Required action = The job is to output each record exactly as it stands, pictures excluded.

Document structure recognition data =
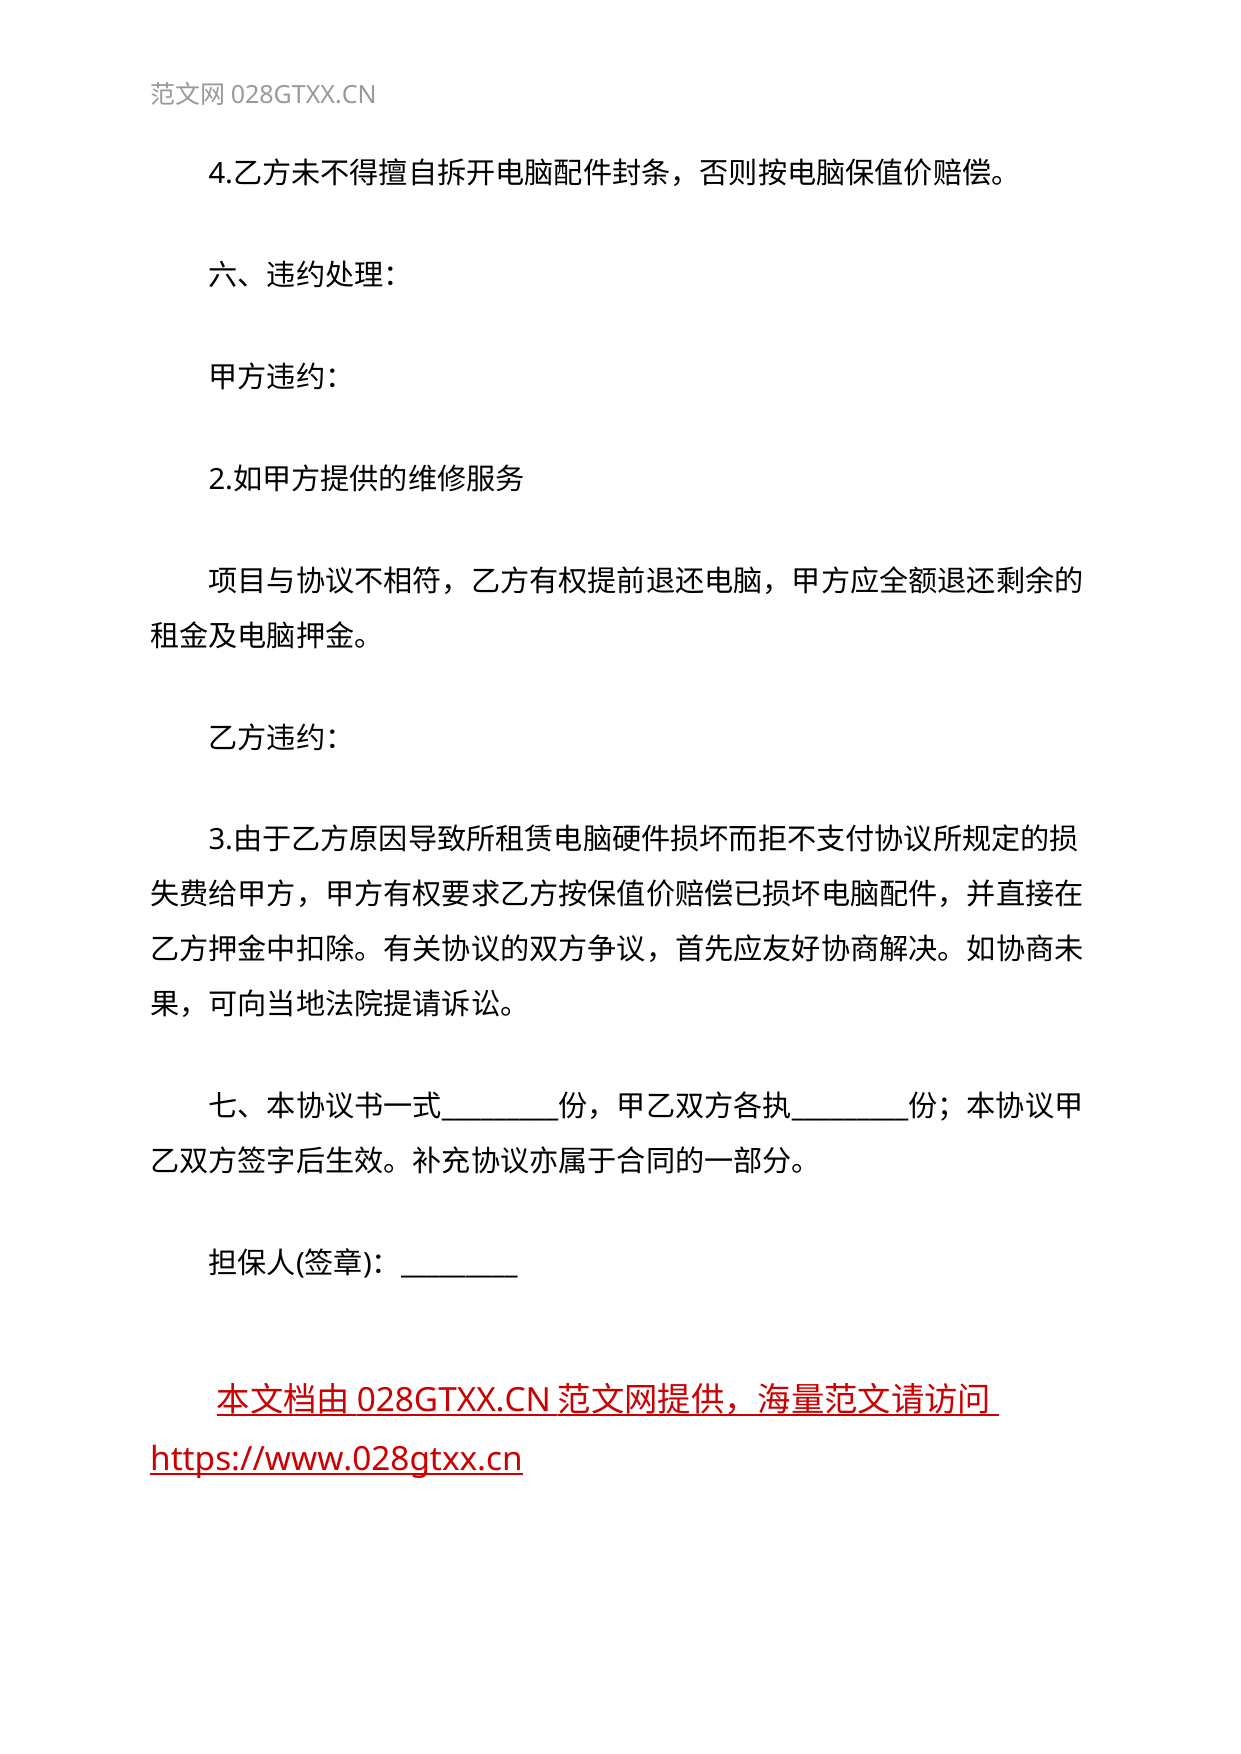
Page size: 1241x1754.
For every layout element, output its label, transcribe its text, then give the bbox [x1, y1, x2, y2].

text 乙方违约： [150, 714, 1090, 756]
text 六、违约处理： [150, 252, 1090, 294]
text 担保人(签章)：_________ [150, 1239, 1090, 1282]
text 本文档由028GTXX.CN范文网提供，海量范文请访问 https://www.028gtxx.cn [150, 1372, 1090, 1480]
text 项目与协议不相符，乙方有权提前退还电脑，甲方应全额退还剩余的租金及电脑押金。 [150, 557, 1090, 655]
text 3.由于乙方原因导致所租赁电脑硬件损坏而拒不支付协议所规定的损失费给甲方，甲方有权要求乙方按保值价赔偿已损坏电脑配件，并直接在乙方押金中扣除。有关协议的双方争议，首先应友好协商解决。如协商未果，可向当地法院提请诉讼。 [150, 816, 1090, 1023]
text 七、本协议书一式_________份，甲乙双方各执_________份；本协议甲乙双方签字后生效。补充协议亦属于合同的一部分。 [150, 1082, 1090, 1180]
text 甲方违约： [150, 354, 1090, 396]
text 2.如甲方提供的维修服务 [150, 456, 1090, 498]
text 4.乙方未不得擅自拆开电脑配件封条，否则按电脑保值价赔偿。 [150, 150, 1090, 192]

Output for this task =
Page size: 1241x1754.
For every layout element, output its label, transcribe its text, then give the bbox [x1, y1, x2, y2].

text 乙方违约： [150, 714, 1090, 756]
text 六、违约处理： [150, 252, 1090, 294]
text 担保人(签章)：_________ [150, 1239, 1090, 1282]
text 本文档由028GTXX.CN范文网提供，海量范文请访问 https://www.028gtxx.cn [150, 1372, 1090, 1480]
text 项目与协议不相符，乙方有权提前退还电脑，甲方应全额退还剩余的租金及电脑押金。 [150, 557, 1090, 655]
text 3.由于乙方原因导致所租赁电脑硬件损坏而拒不支付协议所规定的损失费给甲方，甲方有权要求乙方按保值价赔偿已损坏电脑配件，并直接在乙方押金中扣除。有关协议的双方争议，首先应友好协商解决。如协商未果，可向当地法院提请诉讼。 [150, 816, 1090, 1023]
text 七、本协议书一式_________份，甲乙双方各执_________份；本协议甲乙双方签字后生效。补充协议亦属于合同的一部分。 [150, 1082, 1090, 1180]
text 甲方违约： [150, 354, 1090, 396]
text 2.如甲方提供的维修服务 [150, 456, 1090, 498]
text 4.乙方未不得擅自拆开电脑配件封条，否则按电脑保值价赔偿。 [150, 150, 1090, 192]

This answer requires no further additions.